Tuesday, September 14, 2010

Tiny Celebration

I think I will be taking a class on altered books at "Art on a Lark" in Hillsboro on Thursday in celebration of the fact that I have Friday off and that I made it through the week. Another challenging one, but I feel that I am confronting it head-on which feels much better than last week when I felt like I was getting my ass kicked.

One thing that I'm excited about (and probably already talked about in a previous post) is that they have an open studio. I want to go see what it is like and see if I want to pay for a regular membership - then I get discounts on their merchandise and can use the Open Studio any old time.  Might be fun.

Now, fingers crossed that I can make Thursday work. I know that even though I am reluctant to commit, once I get there, I will be glad I did.

Monday, September 13, 2010

Images from Simpler Times

I was cleaning today and I found a booklet I drew when I was in kindergarten. The teacher make the books for everyone and we drew in them. I have saved it all these years. I know most people my age are posting the books of their children, but since I don't have any, I thought I would post for my inner child. :)  I was actually pretty good for a little 5 year old.












I am particularly impressed with the sidewalk in front of the house, the jungle gym and see saw in the playground. I was visually detail-oriented when I was a child.

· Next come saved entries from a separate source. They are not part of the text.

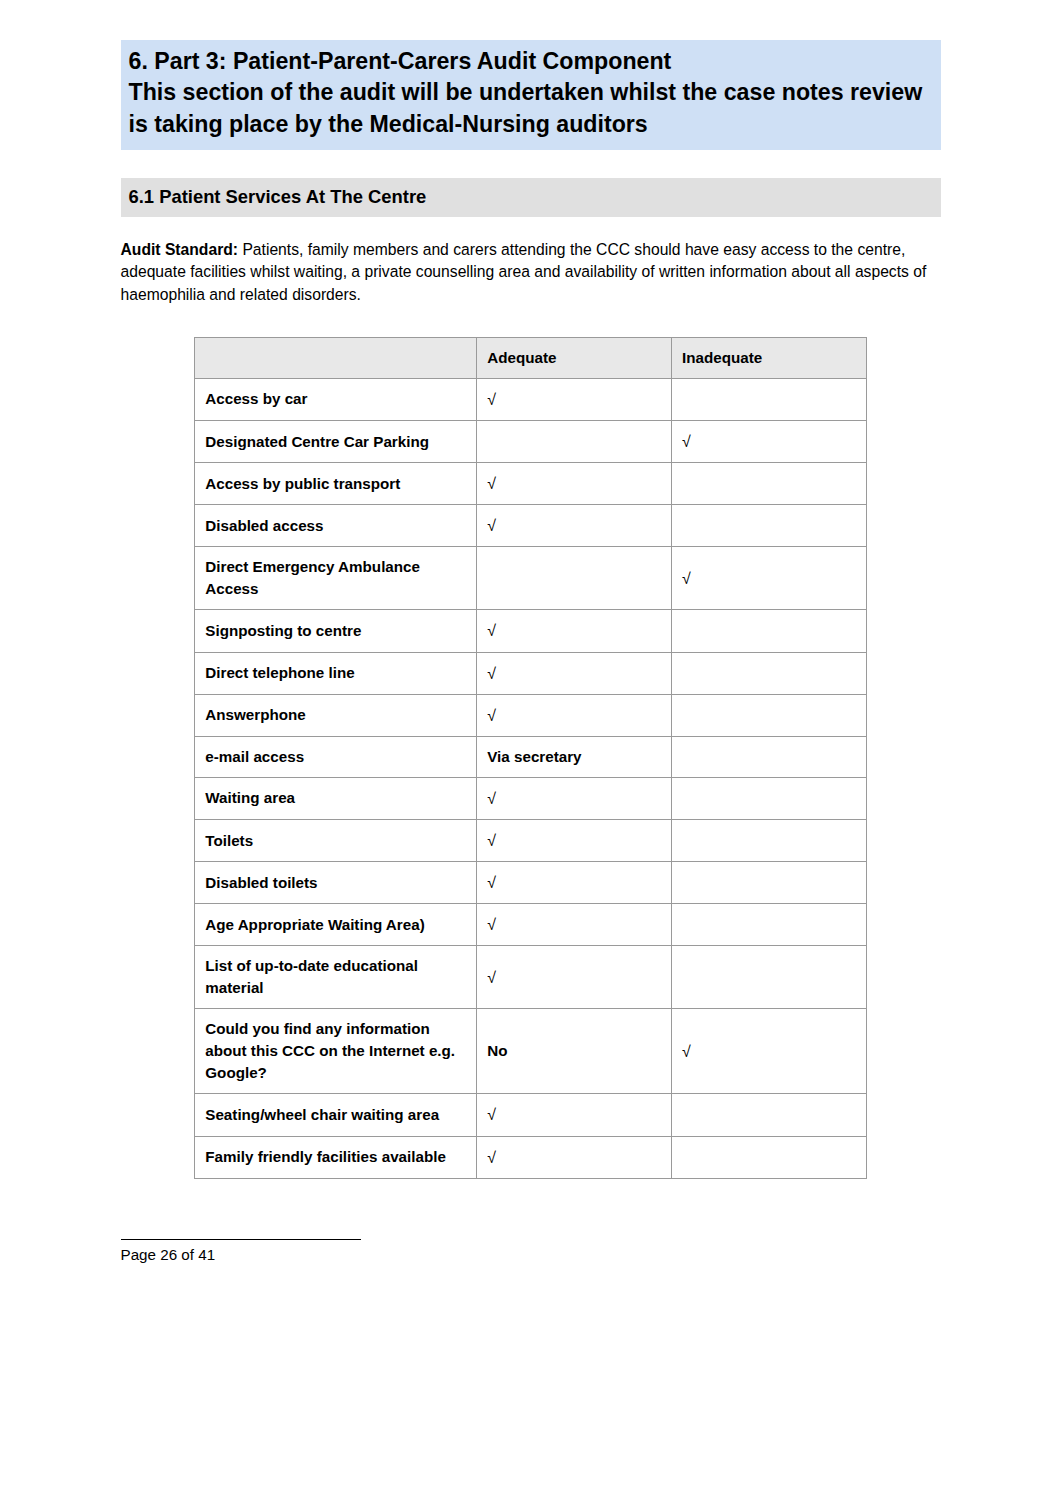6. Part 3: Patient-Parent-Carers Audit Component
This section of the audit will be undertaken whilst the case notes review is taking place by the Medical-Nursing auditors
6.1 Patient Services At The Centre
Audit Standard: Patients, family members and carers attending the CCC should have easy access to the centre, adequate facilities whilst waiting, a private counselling area and availability of written information about all aspects of haemophilia and related disorders.
| | Adequate | Inadequate |
| --- | --- | --- |
| Access by car | √ | |
| Designated Centre Car Parking | | √ |
| Access by public transport | √ | |
| Disabled access | √ | |
| Direct Emergency Ambulance Access | | √ |
| Signposting to centre | √ | |
| Direct telephone line | √ | |
| Answerphone | √ | |
| e-mail access | Via secretary | |
| Waiting area | √ | |
| Toilets | √ | |
| Disabled toilets | √ | |
| Age Appropriate Waiting Area) | √ | |
| List of up-to-date educational material | √ | |
| Could you find any information about this CCC on the Internet e.g. Google? | No | √ |
| Seating/wheel chair waiting area | √ | |
| Family friendly facilities available | √ | |
Page 26 of 41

Sunday, September 12, 2010

New Art Journal Pages

I still haven't really finished an Art Journal. I have one that is close to being ready. They just don't seem ready. I'm still struggling with my ideas of what they should look like and all that, so I'm trying to throw one together with less expectation so that i can start writing in them. I think that will actually be the thing that will allow me to feel like they are "done" - just getting them written in.